Around this time, William Taylor, an active Moxie agent in upstate New York, entered into an agreement with Thompson. Taylor’s success with Moxie had allowed him to establish his own trading company, William Taylor & Company, and he became a lessee of The Moxie Nerve Food Company, within Massachusetts, taking over for Thompson. Thompson would receive $5,000 per year from this arrangement, and acquired the title of general manager of Taylor’s company.
During the 1890s, William Taylor & Company added new products to their roster, such as Moxie Lozenges, Moxie Catarrh Cure, Dr. Thompson’s Condensed Medicated Wafers, Moxie Syrup, and Moxie Cerealina. Moxie continued to expand westward, opening bottling operations in St. Louis and then; Kansas City, Missouri.

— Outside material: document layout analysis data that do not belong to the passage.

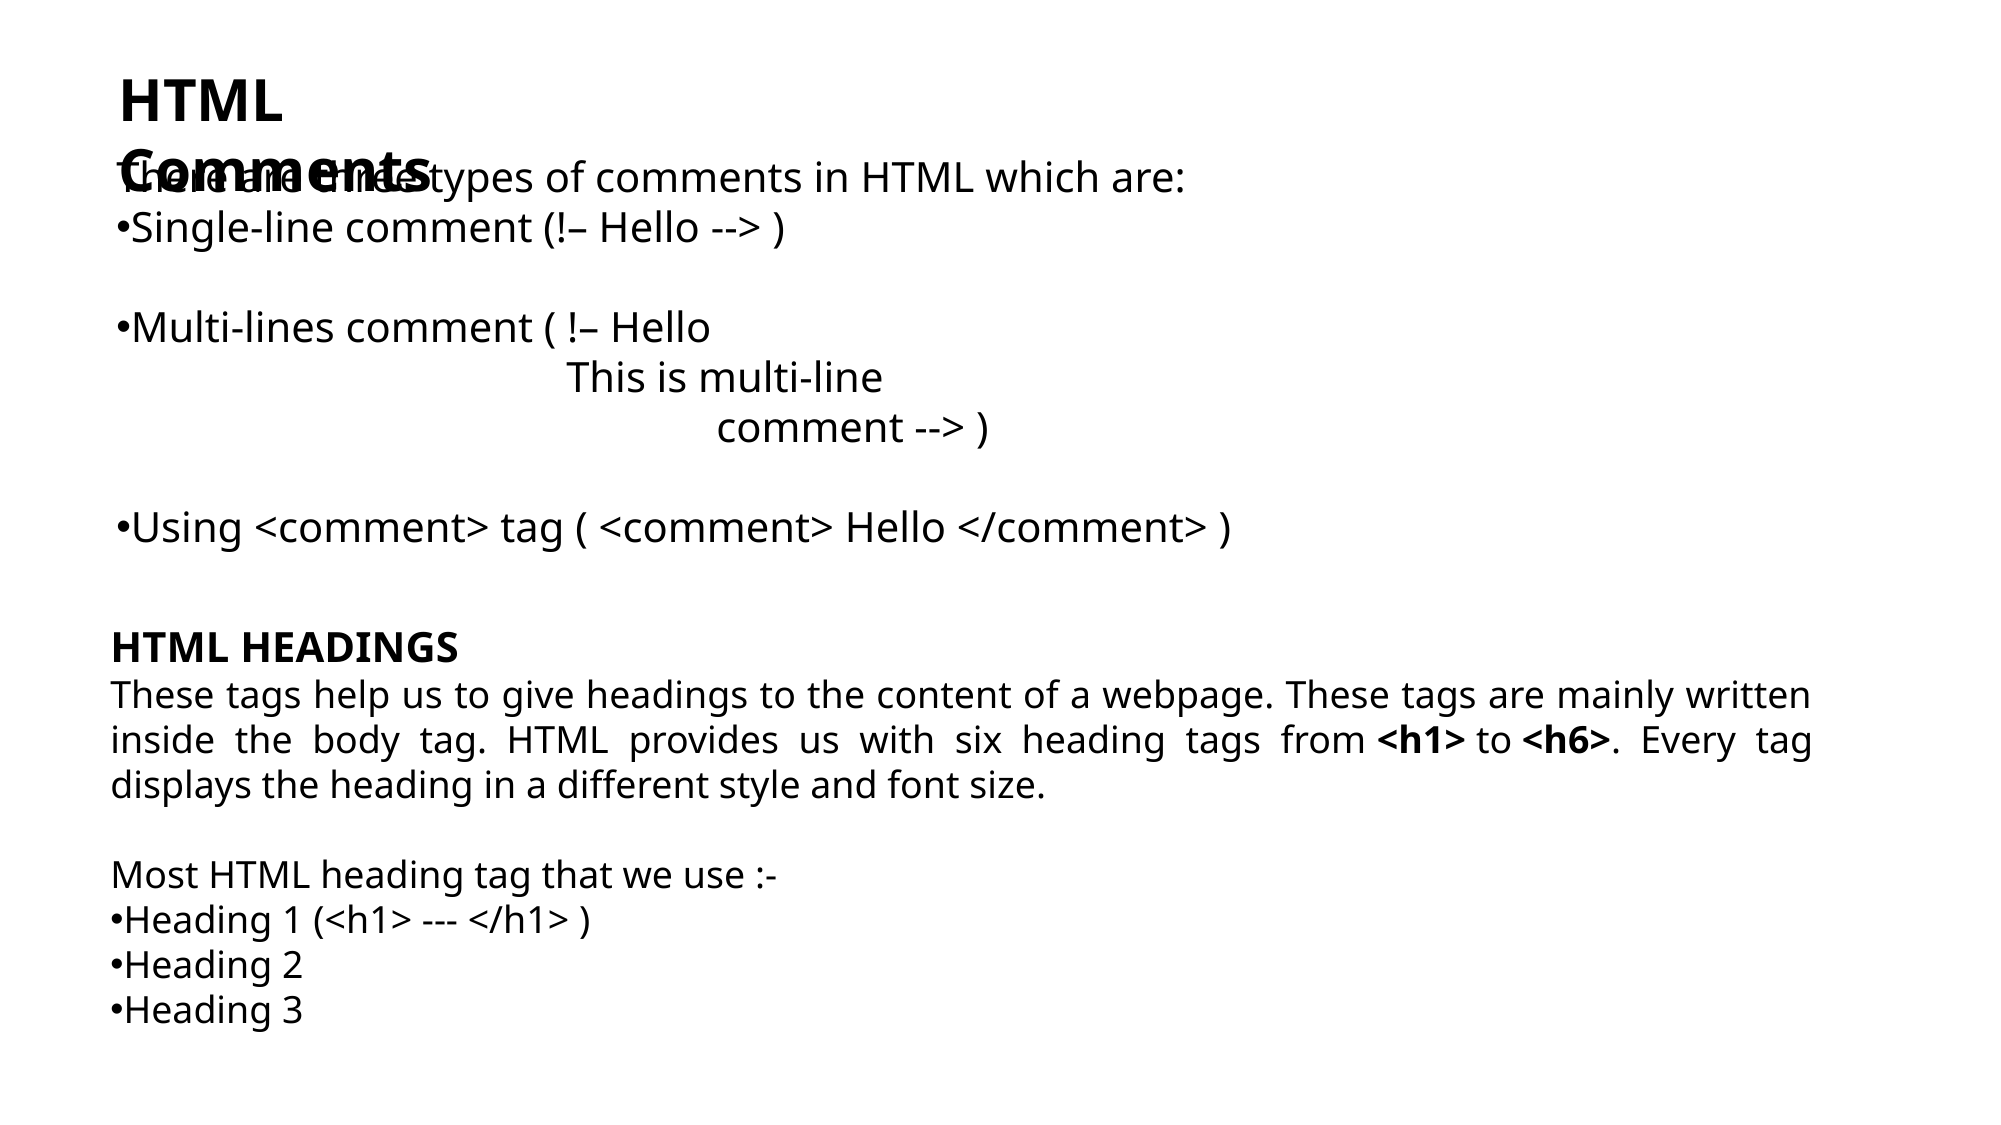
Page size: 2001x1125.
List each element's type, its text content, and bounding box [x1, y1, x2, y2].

text_box HTML HEADINGS These tags help us to give headings to the content of a webpage. These tags are mainly written inside the body tag. HTML provides us with six heading tags from <h1> to <h6>. Every tag displays the heading in a different style and font size. Most HTML heading tag that we use :- Heading 1 (<h1> --- </h1> ) Heading 2 Heading 3 [95, 563, 1829, 1039]
text_box HTML Comments [103, 56, 551, 143]
text_box There are three types of comments in HTML which are: Single-line comment (!– Hello --> ) Multi-lines comment ( !– Hello This is multi-line comment --> ) Using <comment> tag ( <comment> Hello </comment> ) [101, 143, 1823, 559]
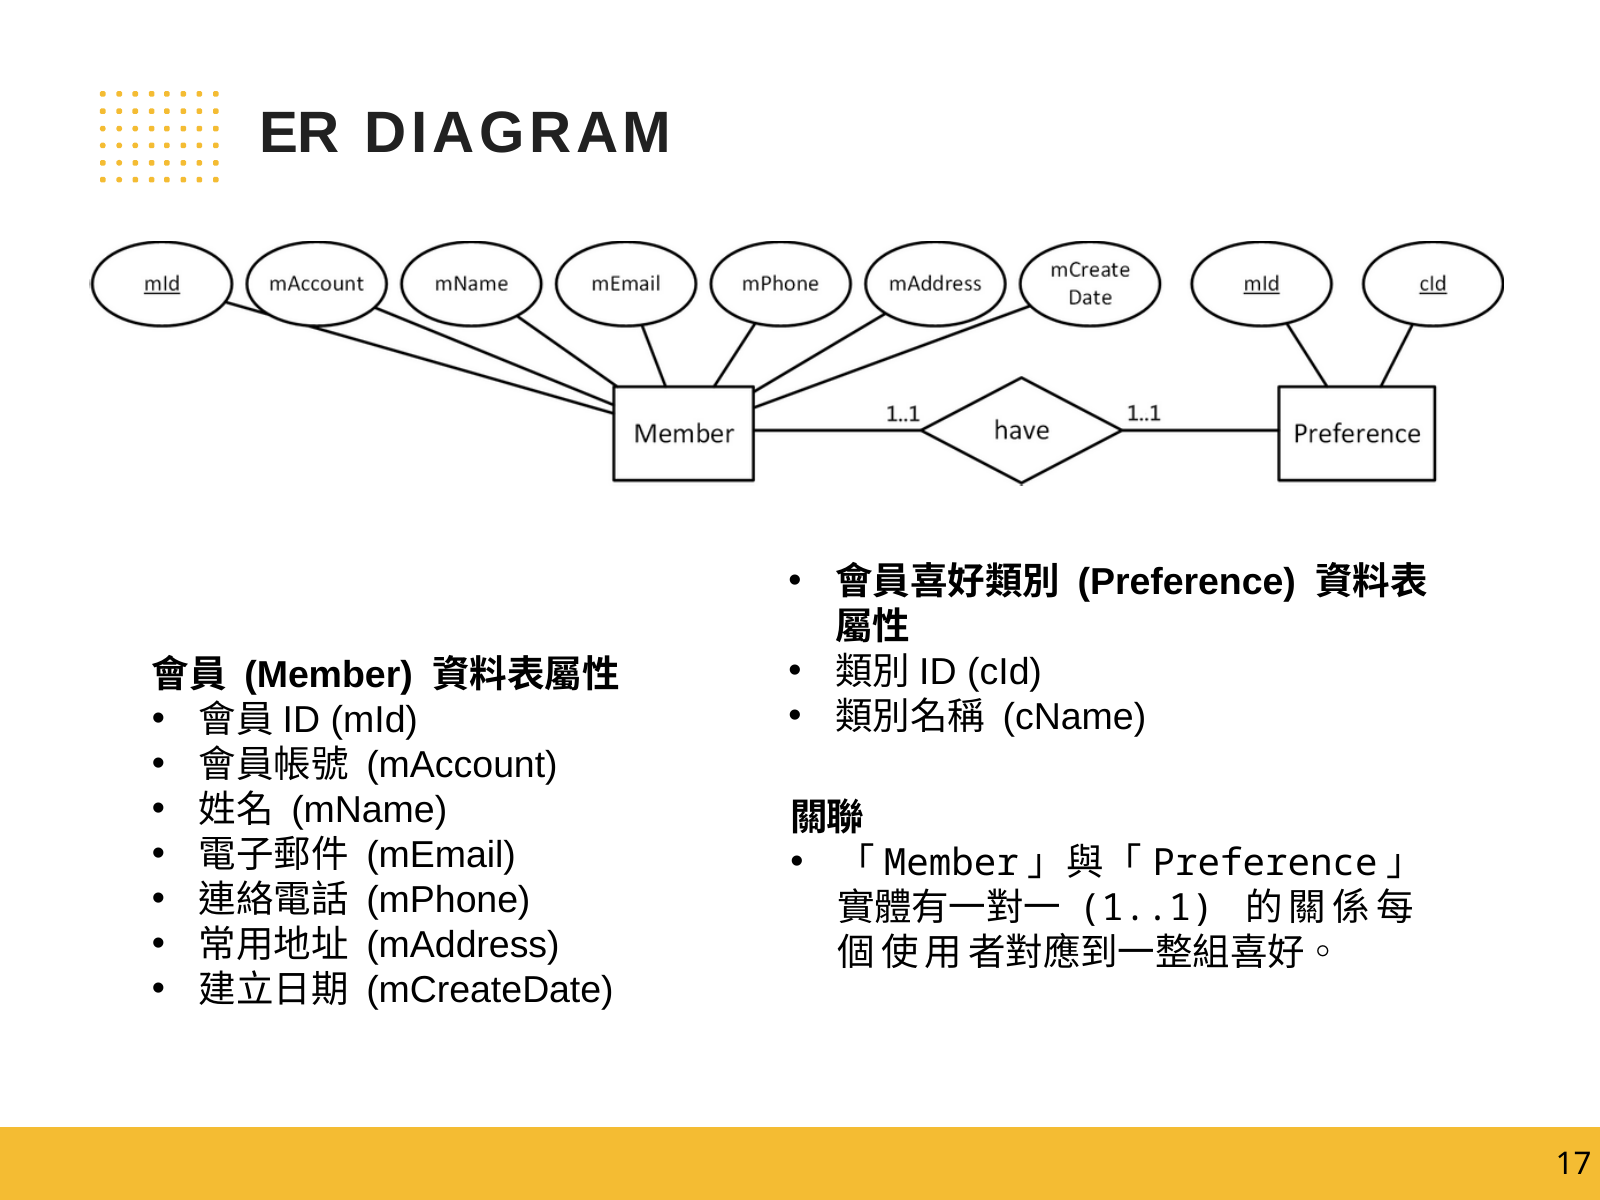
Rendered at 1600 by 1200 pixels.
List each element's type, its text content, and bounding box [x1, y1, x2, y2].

text_box [0, 1127, 1600, 1200]
text_box 會員 (Member) 資料表屬性 會員ID (mId) 會員帳號 (mAccount) 姓名 (mName) 電子郵件 (mEmail) 連絡電話 (mPhone) 常用地址 (mAddress) 建立日期 (mCreateDate) [151, 641, 629, 1011]
text_box 會員喜好類別 (Preference) 資料表屬性 類別ID (cId) 類別名稱 (cName) 關聯 「Member」與「Preference」實體有⼀對⼀ (1..1) 的關係每個使用者對應到⼀整組喜好◦ [788, 548, 1447, 974]
picture [88, 241, 1504, 486]
slide_number 17 [1549, 1144, 1599, 1200]
title ER DIAGRAM [257, 92, 682, 240]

By 1892, a reorganization of the Moxie empire was under way. The activities of William Taylor & Co. were being curtailed and a new firm was established, at a meeting in Saco, Maine, on December 26, 1892.
The Moxie Nerve Food Company of New England was established, with offices in Boston and Lowell. Later, the Moxie Nerve Food Company of Illinois was created and operated for the next decade, before dissolving in June of 1901.
Dr. Thompson’s rich and prolific life had entered its twilight. Over the last decade of his life, he continued writing plays, advertisements for Moxie, and a series of letters to newspaper editors, covering topics from geography, economics, the law, and his favorite topic—politics. Thompson became quite interested and involved in the Free Silver movement, which dominated the McKinley-Bryan presidential campaign of 1896.
Thompson continued to weigh in on subjects such as the Spanish-American War (he was in favor of swift and decisive action by the Americans) and the importance of the U.S. expanding its empire, by taking the Philippine Islands.
On November 17, 1902, Thompson sought copyright for a 114-page book, The Origin and Continuance of Life: Together with the Development of a System of Medical Administration on the Law of the Similars, from a Discovery of its Principles in the Law of Natural Affinities.
The book contained an illustration of a new invention, the Thompson Vitalizer, which was a contraption consisting of tanks of compressed gases, tubes, and other related apparatus. Thompson envisioned a series of parlors, up and down the east coast.
Thompson passed away, June 8, 1903, at the age of 67.